Kabar beroperasi nya PT Danantara Sumberdaya Indonesia (DSI) pada awal bulan ini, yakni tepat pada 1 Juni 2026 diharapkan tidak menghambat arus distribusi kegiatan ekspor Sumber Daya Alam (SDA).
Pasalnya sejumlah pihak menilai keputusan pembentukan PT DSI yang baru berangsur satu bulan itu turut dikhawatirkan belum cukup matang dalam aspek operasional teknisnya.
Adapun pembentukan PT DSI itu didasari dengan keputusan dari Presiden Prabowo Subianto lewat Peraturan Pemerintah Nomor 21 tahun 2026 tentang tentang Tata Kelola Ekspor Komoditas Sumber Daya Alam (SDA).
Dalam PP itu tertera mewajibkan penjualan sejumlah komoditas strategis dilakukan melalui BUMN sebagai pengekspor tunggal.
Menyikapi hal itu, Anggota Komisi VI DPR RI Firnando Ganinduto berharap awal operasional PT DSI tidak memberikan dampak yang menghambat kegiatan ekspor SDA di dalam negeri.

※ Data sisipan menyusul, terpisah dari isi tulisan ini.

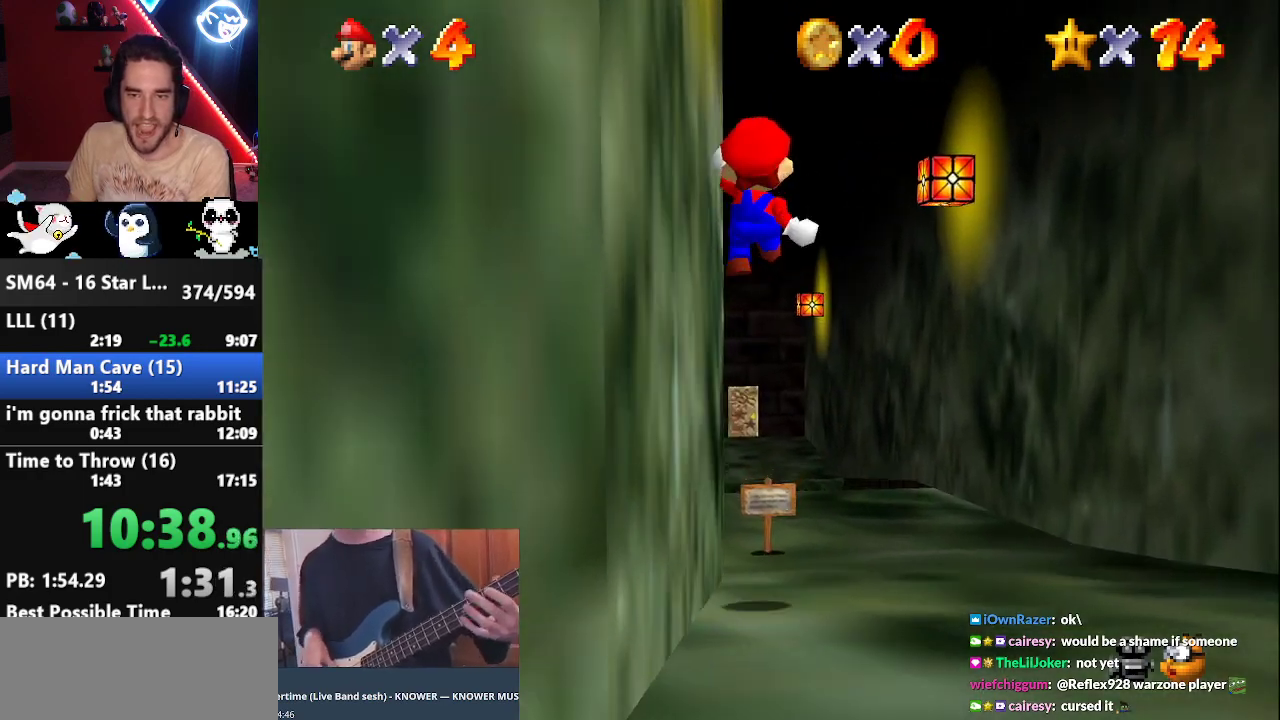
{"buttons": ["Z"], "left_stick": "up", "events": [[17, "left_stick", "up-right"], [400, "left_stick", "up"]]}
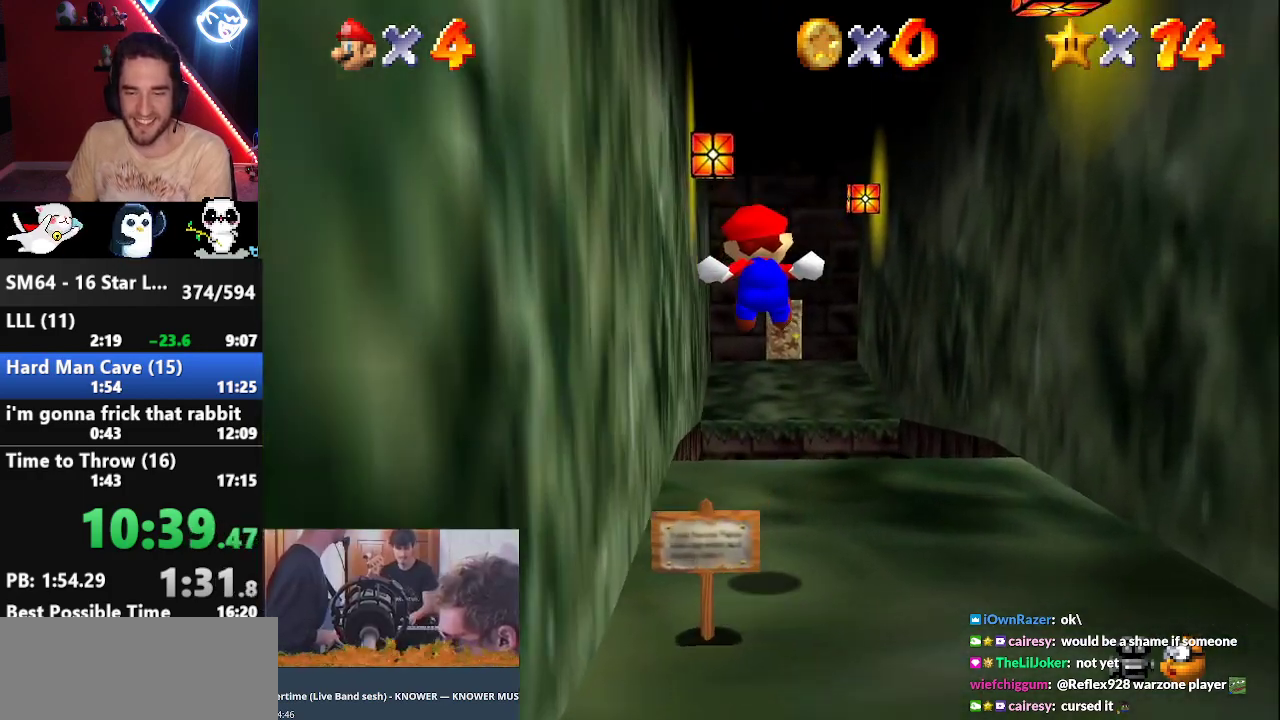
{"buttons": ["A", "Z"], "left_stick": "up", "events": [[367, "A", "down"], [417, "A", "up"], [483, "A", "down"]]}
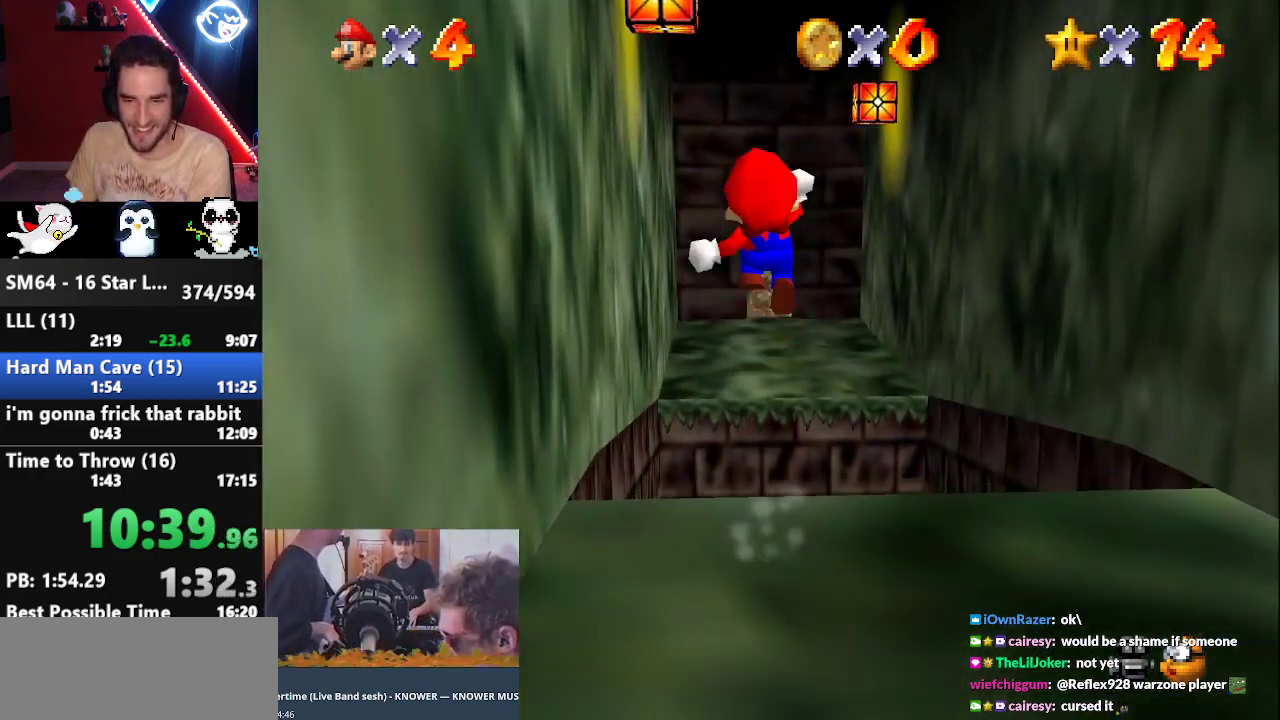
{"buttons": [], "left_stick": "up", "events": [[50, "A", "up"], [50, "Z", "up"]]}
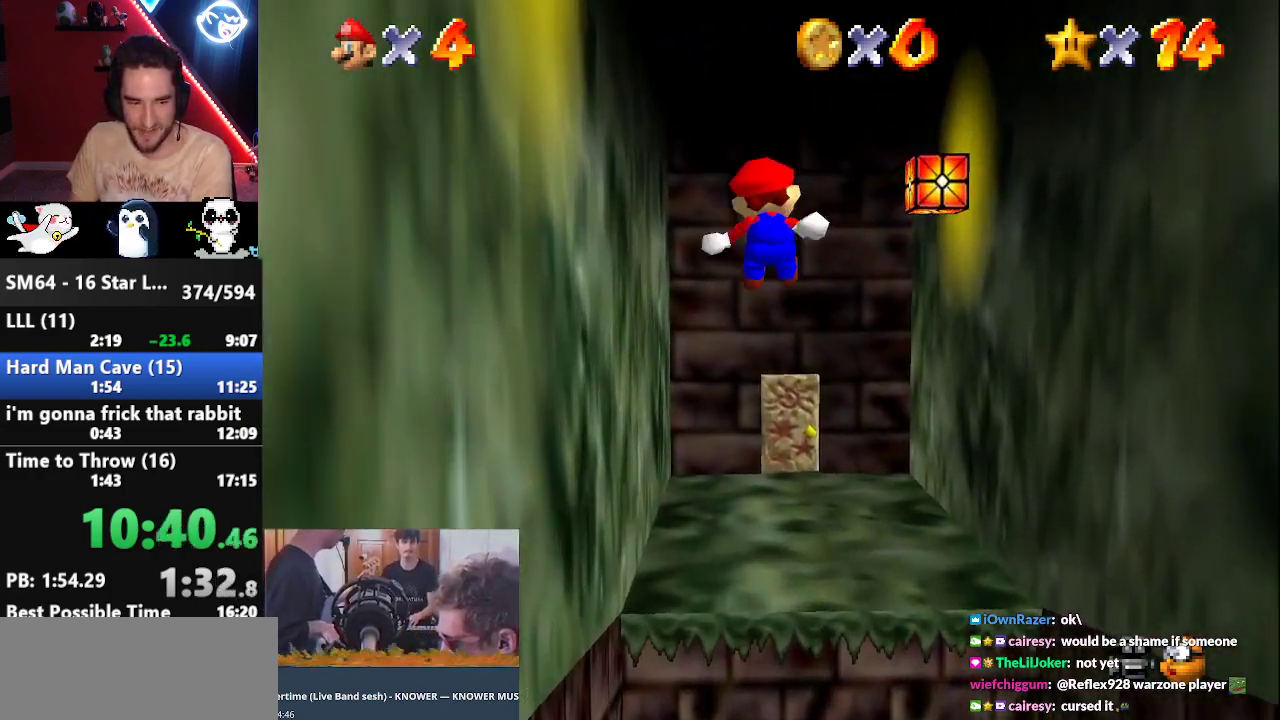
{"buttons": [], "left_stick": "up", "events": []}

Dalam keterangannya, sosok yang akrab disapa Firnando itu menilai, PT DSI yang ditetapkan sebagai penanggungjawab kegiatan ekspor
satu pintu, harus menjadi bantalan konsep yang memberikan dampak positif bagi pendapatan negara.

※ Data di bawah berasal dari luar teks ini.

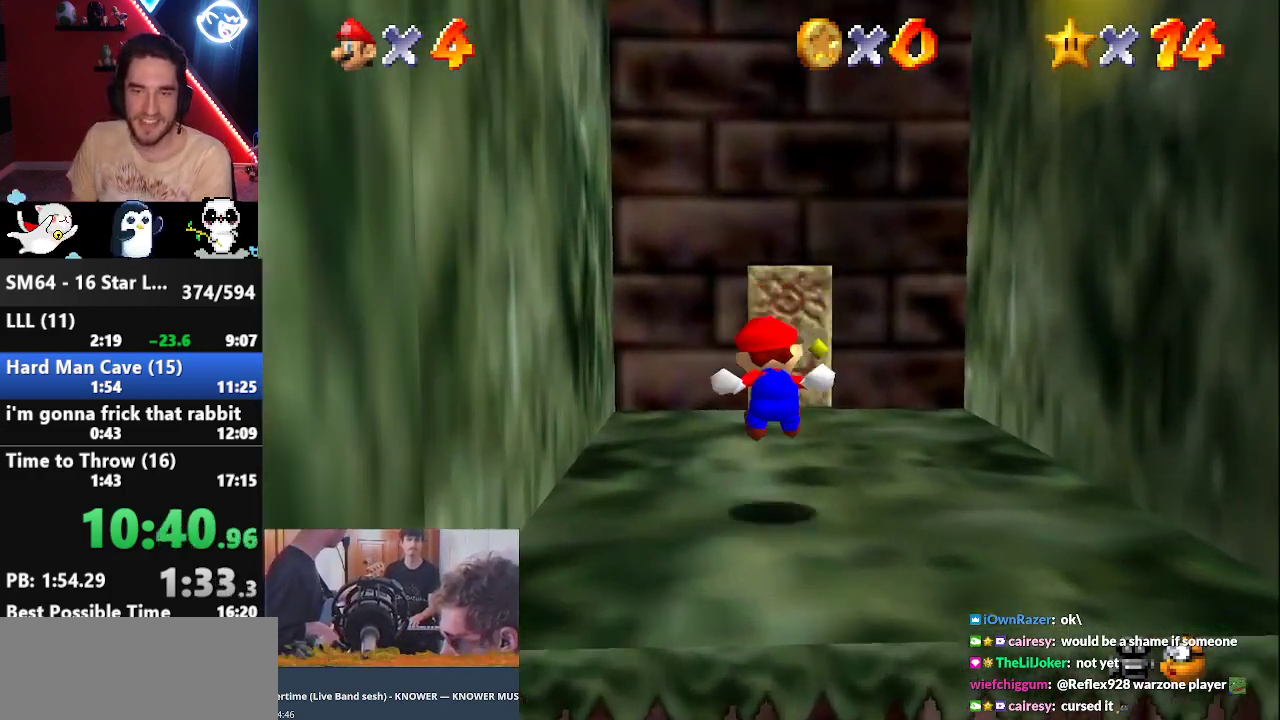
{"buttons": [], "left_stick": "up", "events": []}
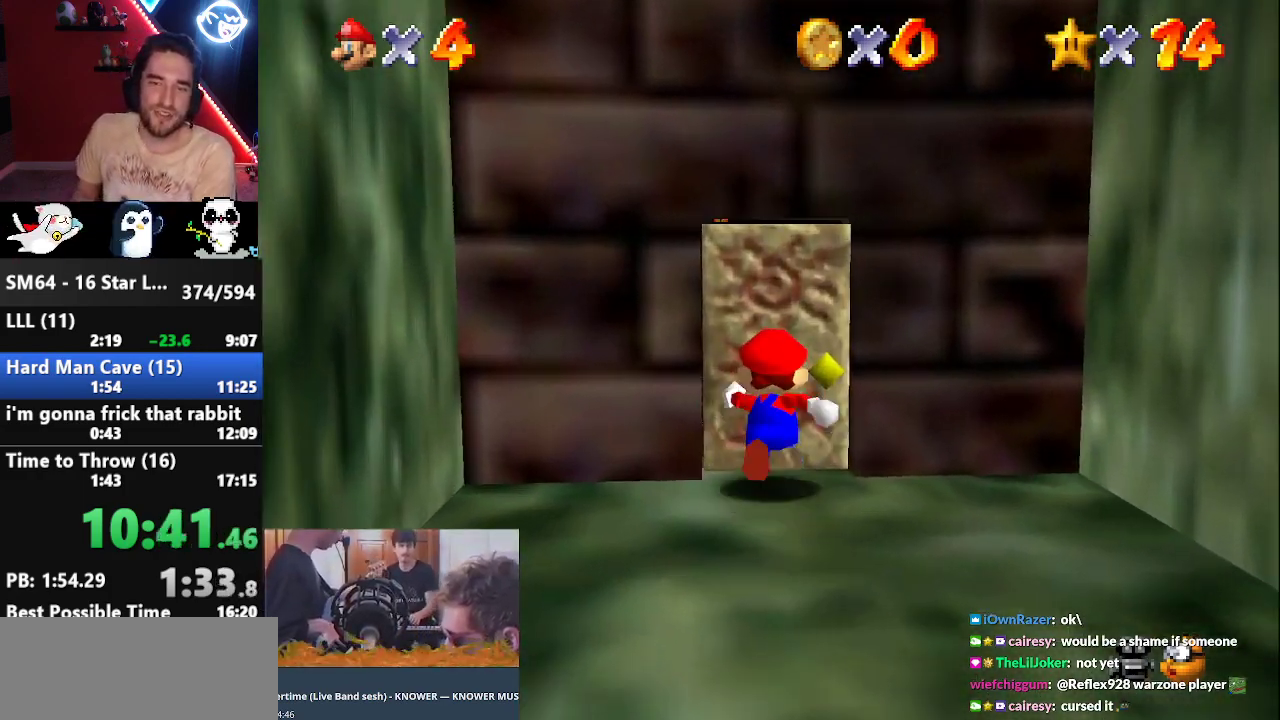
{"buttons": [], "left_stick": "center", "events": [[367, "left_stick", "center"]]}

Sebagai informasi PT DSI dalam operasionalnya bertanggungjawab terhadap pengelolaan dan juga pengawasan atas tiga komoditas ekspor yakni, batu bara, kelapa sawit (CPO) dan ferro alloy.
“Potensi ekonomi yang besar dari ketiga komoditas tersebut perlu dikelola secara lebih terintegrasi agar memberikan nilai tambah yang optimal bagi negara,” kata Firnando.
Firnando berpendapat hadirnya PT DSI harus dapat memperkuat tata kelola dan pengawasan ekspor untuk mencegah kecurangan data dari produk yang diekspor dengan jumlah yang diterima.
Firnando menegaskan, sebagai perusahaan Badan Usaha Milik Negara (BUMN) PT DSI harus menjadi barometer utama contoh keberhasilan dari sekian banyak perusahaan negara yang telah dinyatakan justru malah rugi.
“Tidak ada ruang bagi praktik ekspor ilegal maupun aktivitas yang berada di luar mekanisme yang telah ditetapkan pemerintah,” tutup Firnando.